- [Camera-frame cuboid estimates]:
++++++++++++++++++++
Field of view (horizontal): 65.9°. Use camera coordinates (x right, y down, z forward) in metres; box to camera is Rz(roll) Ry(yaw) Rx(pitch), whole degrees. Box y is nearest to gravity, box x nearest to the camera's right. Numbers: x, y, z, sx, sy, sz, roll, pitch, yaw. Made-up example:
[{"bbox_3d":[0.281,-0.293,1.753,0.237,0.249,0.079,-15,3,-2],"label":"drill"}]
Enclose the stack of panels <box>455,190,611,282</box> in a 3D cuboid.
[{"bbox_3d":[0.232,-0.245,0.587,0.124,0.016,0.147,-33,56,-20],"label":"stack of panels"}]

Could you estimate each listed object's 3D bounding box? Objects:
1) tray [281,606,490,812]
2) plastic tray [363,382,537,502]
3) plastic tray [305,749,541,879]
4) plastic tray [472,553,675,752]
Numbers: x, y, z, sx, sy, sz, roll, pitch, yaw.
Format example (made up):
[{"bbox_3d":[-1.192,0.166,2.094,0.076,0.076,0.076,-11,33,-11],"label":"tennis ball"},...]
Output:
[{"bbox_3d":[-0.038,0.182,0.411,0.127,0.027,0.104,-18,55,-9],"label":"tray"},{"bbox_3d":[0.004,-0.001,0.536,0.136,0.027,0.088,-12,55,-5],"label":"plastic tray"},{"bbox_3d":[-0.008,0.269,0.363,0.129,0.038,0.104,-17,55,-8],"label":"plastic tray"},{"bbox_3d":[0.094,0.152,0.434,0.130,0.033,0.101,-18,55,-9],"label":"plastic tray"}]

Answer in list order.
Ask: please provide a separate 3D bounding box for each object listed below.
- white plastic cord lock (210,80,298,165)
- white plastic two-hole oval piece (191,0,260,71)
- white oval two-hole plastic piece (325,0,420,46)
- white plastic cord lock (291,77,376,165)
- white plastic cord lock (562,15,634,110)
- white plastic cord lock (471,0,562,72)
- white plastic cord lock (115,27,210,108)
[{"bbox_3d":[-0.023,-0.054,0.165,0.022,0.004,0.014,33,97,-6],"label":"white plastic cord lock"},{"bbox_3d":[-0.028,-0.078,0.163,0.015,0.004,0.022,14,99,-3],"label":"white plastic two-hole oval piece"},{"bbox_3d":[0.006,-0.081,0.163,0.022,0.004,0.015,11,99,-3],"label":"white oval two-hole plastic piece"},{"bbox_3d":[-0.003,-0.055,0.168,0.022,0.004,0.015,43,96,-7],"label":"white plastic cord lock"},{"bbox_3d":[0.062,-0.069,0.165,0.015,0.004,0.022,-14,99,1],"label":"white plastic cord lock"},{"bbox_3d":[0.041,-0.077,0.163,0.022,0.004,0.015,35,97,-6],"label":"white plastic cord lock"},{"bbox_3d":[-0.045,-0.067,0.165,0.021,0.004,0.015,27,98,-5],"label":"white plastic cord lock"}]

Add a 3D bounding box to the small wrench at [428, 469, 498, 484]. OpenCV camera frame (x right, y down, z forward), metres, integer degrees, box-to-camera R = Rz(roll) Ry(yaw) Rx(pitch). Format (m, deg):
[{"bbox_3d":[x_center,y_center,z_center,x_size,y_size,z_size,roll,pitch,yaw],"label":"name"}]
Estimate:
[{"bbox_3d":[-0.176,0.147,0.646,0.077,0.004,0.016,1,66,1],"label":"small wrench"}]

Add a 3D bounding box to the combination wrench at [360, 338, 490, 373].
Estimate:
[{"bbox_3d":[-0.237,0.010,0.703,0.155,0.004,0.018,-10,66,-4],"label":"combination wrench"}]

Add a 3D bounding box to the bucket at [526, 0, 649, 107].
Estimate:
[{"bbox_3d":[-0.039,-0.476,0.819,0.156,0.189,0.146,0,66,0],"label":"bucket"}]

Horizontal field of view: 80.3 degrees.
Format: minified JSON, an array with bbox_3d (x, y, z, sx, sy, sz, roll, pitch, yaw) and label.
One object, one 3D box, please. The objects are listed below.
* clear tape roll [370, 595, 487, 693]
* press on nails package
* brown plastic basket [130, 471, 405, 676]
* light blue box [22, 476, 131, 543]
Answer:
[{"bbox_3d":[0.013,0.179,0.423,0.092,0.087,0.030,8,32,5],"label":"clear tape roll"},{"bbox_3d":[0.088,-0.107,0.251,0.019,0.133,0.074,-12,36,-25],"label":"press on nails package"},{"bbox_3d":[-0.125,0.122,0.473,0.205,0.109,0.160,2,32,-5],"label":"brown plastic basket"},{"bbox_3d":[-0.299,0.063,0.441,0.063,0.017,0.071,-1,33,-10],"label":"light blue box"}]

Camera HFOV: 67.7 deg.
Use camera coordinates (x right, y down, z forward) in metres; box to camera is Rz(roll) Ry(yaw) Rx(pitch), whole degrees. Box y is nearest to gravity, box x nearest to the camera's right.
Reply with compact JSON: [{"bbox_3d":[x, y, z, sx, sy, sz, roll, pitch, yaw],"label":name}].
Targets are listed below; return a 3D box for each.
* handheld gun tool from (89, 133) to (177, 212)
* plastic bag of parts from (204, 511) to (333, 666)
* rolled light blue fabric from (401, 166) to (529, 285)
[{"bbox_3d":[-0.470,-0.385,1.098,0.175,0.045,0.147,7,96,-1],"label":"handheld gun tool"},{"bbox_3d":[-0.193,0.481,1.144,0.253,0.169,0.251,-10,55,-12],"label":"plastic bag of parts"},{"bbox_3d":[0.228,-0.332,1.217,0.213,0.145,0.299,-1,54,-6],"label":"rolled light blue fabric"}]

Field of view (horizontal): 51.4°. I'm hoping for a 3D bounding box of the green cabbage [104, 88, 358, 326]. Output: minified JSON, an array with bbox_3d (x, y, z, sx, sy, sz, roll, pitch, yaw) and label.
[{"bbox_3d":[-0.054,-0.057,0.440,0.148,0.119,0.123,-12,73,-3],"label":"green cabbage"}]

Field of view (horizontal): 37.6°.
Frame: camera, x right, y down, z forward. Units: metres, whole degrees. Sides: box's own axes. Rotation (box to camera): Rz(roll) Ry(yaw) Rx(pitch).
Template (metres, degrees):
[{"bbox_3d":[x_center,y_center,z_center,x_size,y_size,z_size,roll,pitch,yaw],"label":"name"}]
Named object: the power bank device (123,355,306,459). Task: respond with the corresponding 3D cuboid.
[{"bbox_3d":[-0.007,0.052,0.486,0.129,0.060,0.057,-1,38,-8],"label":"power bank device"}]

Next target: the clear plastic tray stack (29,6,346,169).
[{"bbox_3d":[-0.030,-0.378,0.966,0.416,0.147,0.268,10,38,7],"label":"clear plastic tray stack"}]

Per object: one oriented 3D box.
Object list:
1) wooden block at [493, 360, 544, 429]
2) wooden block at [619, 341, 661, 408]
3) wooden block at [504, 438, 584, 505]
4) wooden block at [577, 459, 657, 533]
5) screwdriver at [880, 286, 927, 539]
++++++++++++++++++++
- [Instructions for the task]: Each line above that contains the word "below" must be copied.

- [Problem solution]:
Ask: please provide a separate 3D bounding box for each object listed below.
One object, one 3D box, please. The objects are listed below.
Targets are listed below; return a 3D box for each.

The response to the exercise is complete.